In Santa Barbara, California I met a girl who was traveling with her Mom.  Soon after our meeting I learned that I was broke, so I said goodbye hastily, and scurried back to the safety of free desert camping in Joshua Tree.  By the strangest of happenstance, I stumbled back into the two in the desert.  I hadn't the money to make it home so they gave me a ride to Colorado where I spent nearly every last dollar I had on a bus back to Detroit.  From there I slipped the driver my last $5 for a no-ticket ride across the border to Canadian customs.  A friend let me sleep the night at his house before I limped home in the morning.  Had I not found those two familiar faces amongst the high desert boulders in Joshua Tree National Park, I don't know how I would have gotten home.  They were just one more reminder out of many that there is still a kindness left in complete strangers.

I met my wife at camp...we became friends, went about our lives as such, and then decided we were much more than that.

The list is endless...

Bruce Madej at the University of Michigan hiring a completely undeserving, unqualified kid to intern in one of the country's largest Athletic Departments.  It changed my perspectives, if not my life.

After thirty years apart, my parents decided to be friends again.  It was a strange but important gift.

I have in-laws and a brother and sister-in-law that I care about..and another sister-in-law who I love.

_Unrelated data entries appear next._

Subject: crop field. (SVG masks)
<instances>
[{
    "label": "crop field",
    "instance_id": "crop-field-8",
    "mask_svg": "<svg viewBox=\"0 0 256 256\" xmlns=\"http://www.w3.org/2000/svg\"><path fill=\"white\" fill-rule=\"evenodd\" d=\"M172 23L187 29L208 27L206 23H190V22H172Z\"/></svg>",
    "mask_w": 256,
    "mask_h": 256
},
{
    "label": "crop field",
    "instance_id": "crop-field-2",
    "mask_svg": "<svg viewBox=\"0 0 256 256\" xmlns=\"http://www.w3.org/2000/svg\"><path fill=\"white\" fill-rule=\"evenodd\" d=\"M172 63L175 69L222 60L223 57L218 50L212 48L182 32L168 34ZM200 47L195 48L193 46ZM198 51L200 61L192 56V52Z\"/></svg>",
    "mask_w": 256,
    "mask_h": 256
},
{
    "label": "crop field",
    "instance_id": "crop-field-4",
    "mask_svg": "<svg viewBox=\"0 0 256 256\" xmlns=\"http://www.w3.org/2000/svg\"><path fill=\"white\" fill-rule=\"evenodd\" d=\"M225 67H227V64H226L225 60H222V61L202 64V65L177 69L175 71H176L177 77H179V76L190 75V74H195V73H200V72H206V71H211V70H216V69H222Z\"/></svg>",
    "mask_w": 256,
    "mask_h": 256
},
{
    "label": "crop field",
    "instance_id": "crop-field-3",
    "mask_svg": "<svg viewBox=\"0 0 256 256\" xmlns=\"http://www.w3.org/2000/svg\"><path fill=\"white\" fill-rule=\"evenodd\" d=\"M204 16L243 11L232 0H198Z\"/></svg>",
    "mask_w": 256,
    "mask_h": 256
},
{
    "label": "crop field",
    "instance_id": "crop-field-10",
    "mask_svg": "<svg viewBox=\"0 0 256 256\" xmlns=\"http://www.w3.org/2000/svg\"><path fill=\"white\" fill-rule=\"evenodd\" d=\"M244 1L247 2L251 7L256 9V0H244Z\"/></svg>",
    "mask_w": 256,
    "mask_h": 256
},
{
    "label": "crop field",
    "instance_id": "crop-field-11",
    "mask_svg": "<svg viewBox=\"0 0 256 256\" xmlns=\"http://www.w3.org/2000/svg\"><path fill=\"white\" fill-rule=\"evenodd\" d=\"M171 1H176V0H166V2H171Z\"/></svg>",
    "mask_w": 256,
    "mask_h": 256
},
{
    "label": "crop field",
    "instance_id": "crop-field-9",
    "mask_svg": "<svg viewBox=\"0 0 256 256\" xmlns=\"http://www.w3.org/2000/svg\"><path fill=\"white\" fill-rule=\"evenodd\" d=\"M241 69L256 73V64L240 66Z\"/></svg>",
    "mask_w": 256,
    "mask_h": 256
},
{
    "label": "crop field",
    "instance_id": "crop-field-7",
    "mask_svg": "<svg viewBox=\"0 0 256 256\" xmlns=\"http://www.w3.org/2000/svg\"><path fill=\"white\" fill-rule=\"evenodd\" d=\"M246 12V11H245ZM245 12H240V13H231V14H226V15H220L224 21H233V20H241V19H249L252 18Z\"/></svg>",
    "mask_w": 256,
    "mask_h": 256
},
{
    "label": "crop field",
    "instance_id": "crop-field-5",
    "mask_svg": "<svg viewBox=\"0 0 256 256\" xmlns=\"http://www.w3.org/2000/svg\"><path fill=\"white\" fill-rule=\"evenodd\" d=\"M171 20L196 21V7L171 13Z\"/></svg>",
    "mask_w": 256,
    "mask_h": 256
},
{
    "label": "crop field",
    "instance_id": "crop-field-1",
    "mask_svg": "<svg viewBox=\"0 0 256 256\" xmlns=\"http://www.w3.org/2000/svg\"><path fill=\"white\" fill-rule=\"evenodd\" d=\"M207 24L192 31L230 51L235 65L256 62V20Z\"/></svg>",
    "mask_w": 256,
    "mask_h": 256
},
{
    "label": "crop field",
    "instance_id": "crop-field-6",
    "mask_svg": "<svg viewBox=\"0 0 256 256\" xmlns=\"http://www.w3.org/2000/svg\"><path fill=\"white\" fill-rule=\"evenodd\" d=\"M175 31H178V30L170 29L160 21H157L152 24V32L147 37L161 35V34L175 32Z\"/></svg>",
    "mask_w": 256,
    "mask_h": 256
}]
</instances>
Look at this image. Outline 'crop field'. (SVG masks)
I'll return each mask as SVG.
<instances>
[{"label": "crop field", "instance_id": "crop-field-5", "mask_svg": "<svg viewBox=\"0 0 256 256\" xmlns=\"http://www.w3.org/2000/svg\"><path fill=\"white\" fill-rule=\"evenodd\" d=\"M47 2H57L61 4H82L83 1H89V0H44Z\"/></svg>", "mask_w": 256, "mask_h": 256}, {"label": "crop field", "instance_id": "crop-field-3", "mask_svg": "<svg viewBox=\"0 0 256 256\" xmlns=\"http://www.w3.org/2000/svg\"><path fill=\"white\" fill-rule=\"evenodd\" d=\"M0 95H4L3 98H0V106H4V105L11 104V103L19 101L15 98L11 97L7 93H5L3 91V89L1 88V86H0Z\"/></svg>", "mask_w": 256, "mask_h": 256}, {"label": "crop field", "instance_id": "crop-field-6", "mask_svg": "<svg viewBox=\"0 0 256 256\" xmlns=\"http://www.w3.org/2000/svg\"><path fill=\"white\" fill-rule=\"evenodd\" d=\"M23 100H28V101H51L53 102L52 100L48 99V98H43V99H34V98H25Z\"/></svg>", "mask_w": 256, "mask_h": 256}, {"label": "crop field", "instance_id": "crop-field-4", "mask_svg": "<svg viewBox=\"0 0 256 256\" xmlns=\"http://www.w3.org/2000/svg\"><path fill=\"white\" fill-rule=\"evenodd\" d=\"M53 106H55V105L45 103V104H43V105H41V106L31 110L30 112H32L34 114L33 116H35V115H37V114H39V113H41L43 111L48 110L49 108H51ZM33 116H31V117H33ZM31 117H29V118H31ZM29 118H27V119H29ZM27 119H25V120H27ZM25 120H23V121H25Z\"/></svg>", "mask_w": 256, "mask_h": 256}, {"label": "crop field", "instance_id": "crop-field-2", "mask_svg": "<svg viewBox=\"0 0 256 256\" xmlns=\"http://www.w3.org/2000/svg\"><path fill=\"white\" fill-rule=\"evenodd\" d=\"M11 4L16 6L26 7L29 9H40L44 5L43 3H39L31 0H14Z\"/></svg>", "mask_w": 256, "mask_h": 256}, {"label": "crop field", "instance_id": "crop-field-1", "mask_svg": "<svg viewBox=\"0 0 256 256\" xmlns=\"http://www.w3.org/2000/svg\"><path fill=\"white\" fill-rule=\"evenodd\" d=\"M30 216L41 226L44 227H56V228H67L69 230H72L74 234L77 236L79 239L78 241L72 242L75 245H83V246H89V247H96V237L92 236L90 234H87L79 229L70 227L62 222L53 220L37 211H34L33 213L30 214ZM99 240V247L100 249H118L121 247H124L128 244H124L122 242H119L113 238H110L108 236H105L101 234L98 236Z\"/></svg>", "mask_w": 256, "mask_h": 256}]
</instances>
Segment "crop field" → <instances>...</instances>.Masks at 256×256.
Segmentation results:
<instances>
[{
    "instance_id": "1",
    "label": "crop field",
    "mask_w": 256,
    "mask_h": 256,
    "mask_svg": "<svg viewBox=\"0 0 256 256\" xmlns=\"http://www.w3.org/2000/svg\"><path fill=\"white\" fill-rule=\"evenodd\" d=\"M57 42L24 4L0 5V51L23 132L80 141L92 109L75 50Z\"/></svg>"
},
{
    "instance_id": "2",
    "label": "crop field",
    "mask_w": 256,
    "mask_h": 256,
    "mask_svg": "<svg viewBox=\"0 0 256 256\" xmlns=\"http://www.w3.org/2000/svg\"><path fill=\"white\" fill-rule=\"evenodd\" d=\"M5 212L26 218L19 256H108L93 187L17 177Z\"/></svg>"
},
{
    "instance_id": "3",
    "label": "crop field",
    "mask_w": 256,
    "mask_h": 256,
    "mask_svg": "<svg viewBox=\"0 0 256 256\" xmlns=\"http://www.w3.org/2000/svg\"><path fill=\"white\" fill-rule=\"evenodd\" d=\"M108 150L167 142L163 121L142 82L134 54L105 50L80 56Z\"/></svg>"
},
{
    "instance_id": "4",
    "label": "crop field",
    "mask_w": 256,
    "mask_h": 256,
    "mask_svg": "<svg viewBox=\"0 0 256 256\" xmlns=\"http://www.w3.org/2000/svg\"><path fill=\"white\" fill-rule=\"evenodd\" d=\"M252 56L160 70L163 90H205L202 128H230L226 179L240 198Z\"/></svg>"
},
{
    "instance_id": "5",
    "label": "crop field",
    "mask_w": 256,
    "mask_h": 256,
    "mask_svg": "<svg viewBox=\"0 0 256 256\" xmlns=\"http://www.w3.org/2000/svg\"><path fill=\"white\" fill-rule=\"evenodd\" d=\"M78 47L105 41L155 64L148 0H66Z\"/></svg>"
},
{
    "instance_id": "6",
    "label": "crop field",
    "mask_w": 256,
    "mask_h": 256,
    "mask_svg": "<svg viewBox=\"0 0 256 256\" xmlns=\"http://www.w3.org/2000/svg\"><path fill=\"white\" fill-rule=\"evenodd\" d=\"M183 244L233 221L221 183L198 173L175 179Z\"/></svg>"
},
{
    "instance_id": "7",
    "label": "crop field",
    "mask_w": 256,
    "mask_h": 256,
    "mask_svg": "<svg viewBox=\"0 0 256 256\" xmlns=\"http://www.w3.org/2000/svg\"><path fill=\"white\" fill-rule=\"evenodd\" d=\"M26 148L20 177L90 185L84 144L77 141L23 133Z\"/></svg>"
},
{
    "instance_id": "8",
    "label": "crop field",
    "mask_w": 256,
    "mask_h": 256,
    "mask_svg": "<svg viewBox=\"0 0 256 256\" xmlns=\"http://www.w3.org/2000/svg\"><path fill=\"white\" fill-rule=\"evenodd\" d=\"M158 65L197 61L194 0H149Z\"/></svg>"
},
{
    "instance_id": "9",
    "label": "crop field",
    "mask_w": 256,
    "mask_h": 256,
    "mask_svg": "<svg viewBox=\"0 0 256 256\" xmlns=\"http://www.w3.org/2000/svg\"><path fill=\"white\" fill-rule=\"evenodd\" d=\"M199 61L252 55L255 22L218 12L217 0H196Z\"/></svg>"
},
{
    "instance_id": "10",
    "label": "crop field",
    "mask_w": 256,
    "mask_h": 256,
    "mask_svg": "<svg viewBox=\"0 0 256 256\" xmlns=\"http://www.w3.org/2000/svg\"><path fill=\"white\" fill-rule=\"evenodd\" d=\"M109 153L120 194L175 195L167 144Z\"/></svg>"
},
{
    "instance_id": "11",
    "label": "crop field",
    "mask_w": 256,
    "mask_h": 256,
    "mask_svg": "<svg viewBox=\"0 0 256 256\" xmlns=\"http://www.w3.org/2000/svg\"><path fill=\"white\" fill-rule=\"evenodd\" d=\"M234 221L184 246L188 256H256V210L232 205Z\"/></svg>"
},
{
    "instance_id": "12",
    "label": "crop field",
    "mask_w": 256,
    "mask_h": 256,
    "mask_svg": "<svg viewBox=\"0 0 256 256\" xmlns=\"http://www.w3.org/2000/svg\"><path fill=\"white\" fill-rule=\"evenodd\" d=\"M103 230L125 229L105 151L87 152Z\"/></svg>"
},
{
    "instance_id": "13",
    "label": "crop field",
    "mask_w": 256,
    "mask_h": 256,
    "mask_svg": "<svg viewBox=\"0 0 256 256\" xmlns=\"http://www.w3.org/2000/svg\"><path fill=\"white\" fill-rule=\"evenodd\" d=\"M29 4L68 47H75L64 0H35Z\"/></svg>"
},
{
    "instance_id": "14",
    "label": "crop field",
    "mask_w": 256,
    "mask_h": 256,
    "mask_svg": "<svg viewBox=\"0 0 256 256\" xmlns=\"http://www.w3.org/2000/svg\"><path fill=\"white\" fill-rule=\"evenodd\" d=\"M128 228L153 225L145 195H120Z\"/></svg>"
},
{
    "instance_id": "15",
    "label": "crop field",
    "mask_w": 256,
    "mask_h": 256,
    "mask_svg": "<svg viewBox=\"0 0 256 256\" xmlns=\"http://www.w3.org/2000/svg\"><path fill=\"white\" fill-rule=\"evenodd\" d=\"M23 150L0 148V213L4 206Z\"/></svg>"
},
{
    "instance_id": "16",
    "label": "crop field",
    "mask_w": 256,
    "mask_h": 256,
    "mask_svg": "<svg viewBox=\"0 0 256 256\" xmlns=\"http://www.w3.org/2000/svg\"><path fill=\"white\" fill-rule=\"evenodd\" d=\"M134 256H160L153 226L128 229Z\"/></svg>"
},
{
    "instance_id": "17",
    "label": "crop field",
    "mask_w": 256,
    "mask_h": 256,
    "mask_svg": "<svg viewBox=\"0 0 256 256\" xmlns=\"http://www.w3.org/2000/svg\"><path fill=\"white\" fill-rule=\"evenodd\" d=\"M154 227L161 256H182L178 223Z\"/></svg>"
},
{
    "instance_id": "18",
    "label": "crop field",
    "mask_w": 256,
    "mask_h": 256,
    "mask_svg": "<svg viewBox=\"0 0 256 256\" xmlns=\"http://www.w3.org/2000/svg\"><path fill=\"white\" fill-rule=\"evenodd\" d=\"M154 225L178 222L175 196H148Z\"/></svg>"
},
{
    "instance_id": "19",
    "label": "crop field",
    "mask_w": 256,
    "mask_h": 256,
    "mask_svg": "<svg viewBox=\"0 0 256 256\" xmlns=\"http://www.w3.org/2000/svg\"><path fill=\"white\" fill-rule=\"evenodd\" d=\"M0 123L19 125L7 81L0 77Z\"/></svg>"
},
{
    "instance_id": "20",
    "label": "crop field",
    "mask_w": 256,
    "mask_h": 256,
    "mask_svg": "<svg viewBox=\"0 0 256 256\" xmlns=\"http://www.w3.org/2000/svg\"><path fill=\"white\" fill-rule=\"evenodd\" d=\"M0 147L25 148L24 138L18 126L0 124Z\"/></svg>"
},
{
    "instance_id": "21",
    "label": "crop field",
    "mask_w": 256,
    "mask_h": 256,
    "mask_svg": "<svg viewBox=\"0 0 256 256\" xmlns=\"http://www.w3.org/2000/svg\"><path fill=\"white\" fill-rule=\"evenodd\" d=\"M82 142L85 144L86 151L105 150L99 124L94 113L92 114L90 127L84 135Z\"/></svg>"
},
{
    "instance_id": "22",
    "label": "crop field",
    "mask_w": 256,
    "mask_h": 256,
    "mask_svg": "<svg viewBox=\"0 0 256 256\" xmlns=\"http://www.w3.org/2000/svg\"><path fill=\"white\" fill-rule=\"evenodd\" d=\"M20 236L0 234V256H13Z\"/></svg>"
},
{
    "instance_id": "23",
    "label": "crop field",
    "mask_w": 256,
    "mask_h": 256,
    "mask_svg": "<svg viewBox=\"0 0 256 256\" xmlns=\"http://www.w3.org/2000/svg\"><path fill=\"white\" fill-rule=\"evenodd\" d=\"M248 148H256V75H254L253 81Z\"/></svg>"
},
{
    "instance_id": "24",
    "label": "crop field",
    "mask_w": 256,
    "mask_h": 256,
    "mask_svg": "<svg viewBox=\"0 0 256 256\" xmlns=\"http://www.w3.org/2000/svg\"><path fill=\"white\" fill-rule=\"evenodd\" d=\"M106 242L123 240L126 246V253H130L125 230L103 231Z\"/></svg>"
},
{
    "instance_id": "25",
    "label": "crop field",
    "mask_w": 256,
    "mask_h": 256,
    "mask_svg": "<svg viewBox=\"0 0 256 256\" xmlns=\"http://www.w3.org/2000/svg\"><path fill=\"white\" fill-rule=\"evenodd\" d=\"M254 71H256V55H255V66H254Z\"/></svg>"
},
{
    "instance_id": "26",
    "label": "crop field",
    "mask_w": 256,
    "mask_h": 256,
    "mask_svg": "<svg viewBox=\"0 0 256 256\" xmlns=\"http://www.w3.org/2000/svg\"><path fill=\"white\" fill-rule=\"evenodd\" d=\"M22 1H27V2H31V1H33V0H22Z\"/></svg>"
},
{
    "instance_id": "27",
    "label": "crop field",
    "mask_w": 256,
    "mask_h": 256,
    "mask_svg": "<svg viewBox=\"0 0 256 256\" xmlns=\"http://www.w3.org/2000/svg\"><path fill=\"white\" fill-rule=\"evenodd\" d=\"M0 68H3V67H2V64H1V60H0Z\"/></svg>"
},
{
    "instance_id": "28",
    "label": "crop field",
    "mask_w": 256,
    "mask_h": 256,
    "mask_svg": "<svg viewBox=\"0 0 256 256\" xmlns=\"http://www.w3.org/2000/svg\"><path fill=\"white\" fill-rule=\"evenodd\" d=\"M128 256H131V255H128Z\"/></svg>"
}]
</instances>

I have nieces and nephews that I adore.

I have friends.

I have been so unbelievably fortunate that it's sometimes easy to lose perspective, and feel cheated, or treated unfairly in certain situations.  It's nonsense.  I have nothing that I could possibly complain about...nothing that hasn't worked out, or been exactly the way that it probably should have been...nothing.  I have good friends, a healthy family, a fulfilling job and career, and somehow some integrity still intact after forty years of testing it.

Its about not taking what you have for granted and sometimes I need reminding.